In 1985, according to former state premier Brian Burke, a "very senior police officer" was under investigation for murder, resulting in that officer's retirement and the matter then being deemed to have been "resolved". The West Australian newspaper reported Burke's belief that the subject killing was that of Shirley Finn.

On the thirtieth anniversary of the murder—23 June 2005—a cold-case review of the case was announced. An opinion was canvassed that no solution of the case was likely.

Over time, a range of interpretations as to who the murderer was have been speculated upon.

In 2014, another cold-case review was launched by WA Police. The following year, the Corruption and Crime Commission confirmed it had received new information about the murder. News reports said a former policeman had spoken about seeing Shirley Finn with detectives in the bar of the old central police station, in East Perth, on the night she was killed. As of 7 September 2017, no further information had been released by police about their cold-case review.

On 6 March 2017, the ABC Television documentary series Australian Story aired a story titled "Getting Away With Murder" which revealed that a coronial inquest would be conducted in 2017. The story also presented testimony from Shirley Finn's former driver, Leigh Beswick, that Finn had an extended relationship with then police minister Ray O'Connor.

Coronial inquest

The inquest scheduled to open on 11 September 2017 was in fact commenced on Tuesday 29 August to take evidence from former WA detective James Archibald Boland about an officially documented 1975 rumour that Sydney criminal Neddy Smith had flown to Perth "for an arranged meeting with [Shirley Finn] and an unnamed police officer."

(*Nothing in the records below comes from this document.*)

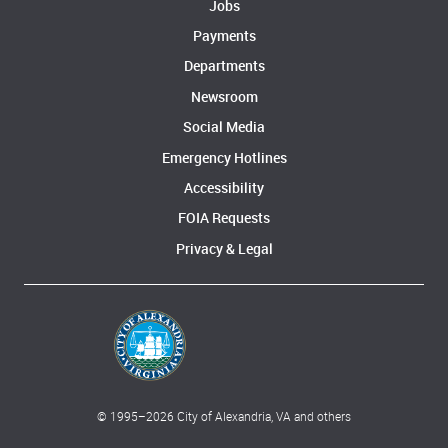
Jobs
Payments
Departments
Newsroom
Social Media
Emergency Hotlines
Accessibility
FOIA Requests
Privacy & Legal
© 1995–
2026
City of Alexandria, VA and others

Rumour of contract killing

Witness Boland said he had met a man known as Keith Alan Lewis who told him that Smith flew to Perth on June 23 and was "paid $5000 to kill her on behalf of her business partners." An official police document, known as “serial 393”, was produced to support the witness's claim that "Mr Lewis had been willing to provide information about Smith in exchange for fraud charges against his boyfriend being downgraded." Following suggestions that Smith was aiming to take control of Perth brothels, Boland said he was ordered by former CIB boss Don Hancock not to have any further involvement in the inquiry.